── Records
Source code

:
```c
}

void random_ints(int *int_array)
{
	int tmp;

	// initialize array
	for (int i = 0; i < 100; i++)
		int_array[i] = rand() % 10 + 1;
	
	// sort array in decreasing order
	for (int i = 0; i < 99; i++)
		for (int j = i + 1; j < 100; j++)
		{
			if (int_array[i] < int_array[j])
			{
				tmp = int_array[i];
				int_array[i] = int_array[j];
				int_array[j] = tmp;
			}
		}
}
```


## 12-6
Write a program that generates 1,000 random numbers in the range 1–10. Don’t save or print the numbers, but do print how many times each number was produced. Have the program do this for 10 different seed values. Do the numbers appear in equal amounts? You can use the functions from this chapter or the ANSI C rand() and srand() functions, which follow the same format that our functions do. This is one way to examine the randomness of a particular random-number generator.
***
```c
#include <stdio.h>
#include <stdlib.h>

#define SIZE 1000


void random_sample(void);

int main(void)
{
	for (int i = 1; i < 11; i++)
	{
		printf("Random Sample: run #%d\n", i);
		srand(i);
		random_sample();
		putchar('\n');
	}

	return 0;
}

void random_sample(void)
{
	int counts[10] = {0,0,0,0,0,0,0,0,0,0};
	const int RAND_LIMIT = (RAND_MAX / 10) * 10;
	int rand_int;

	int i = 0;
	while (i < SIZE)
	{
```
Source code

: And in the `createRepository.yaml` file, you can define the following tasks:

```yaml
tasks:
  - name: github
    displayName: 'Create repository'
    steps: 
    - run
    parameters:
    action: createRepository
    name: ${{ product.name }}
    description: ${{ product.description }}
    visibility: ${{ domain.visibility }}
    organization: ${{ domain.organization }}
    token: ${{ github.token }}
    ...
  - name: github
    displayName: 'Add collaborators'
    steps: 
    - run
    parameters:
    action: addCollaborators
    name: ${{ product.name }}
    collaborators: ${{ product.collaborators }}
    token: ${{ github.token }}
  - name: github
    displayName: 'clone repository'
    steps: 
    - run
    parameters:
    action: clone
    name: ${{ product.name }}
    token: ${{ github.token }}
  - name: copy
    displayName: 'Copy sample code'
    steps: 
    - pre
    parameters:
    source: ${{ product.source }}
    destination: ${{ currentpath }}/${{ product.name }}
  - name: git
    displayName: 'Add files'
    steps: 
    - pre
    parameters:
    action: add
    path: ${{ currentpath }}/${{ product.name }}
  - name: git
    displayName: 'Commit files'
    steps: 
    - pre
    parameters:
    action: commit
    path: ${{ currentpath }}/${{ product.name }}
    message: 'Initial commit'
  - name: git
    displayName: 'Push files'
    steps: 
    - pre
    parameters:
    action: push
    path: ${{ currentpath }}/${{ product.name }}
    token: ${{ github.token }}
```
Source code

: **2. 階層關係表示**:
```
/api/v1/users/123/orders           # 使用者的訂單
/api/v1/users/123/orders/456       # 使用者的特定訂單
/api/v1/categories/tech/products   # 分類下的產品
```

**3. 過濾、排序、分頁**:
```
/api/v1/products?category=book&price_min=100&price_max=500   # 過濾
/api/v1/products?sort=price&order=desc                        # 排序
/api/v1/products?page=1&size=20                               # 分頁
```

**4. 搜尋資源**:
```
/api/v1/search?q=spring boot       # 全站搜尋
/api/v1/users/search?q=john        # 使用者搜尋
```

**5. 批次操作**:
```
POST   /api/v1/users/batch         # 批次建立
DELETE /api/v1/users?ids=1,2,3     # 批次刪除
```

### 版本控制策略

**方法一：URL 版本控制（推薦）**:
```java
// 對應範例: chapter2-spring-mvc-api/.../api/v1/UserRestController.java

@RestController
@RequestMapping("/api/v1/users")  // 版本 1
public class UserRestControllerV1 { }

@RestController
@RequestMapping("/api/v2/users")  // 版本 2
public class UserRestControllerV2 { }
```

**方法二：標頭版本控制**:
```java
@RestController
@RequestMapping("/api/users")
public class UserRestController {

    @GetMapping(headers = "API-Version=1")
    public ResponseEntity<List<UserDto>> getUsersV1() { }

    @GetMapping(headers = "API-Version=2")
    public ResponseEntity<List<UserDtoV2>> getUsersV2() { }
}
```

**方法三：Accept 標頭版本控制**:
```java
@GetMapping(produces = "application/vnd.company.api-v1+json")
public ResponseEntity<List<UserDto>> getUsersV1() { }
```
────
Check each line of the listing above, and copy it if it contains the word "sort".

Reply to the exercise:
	// sort array in decreasing order
/api/v1/products?sort=price&order=desc                        # 排序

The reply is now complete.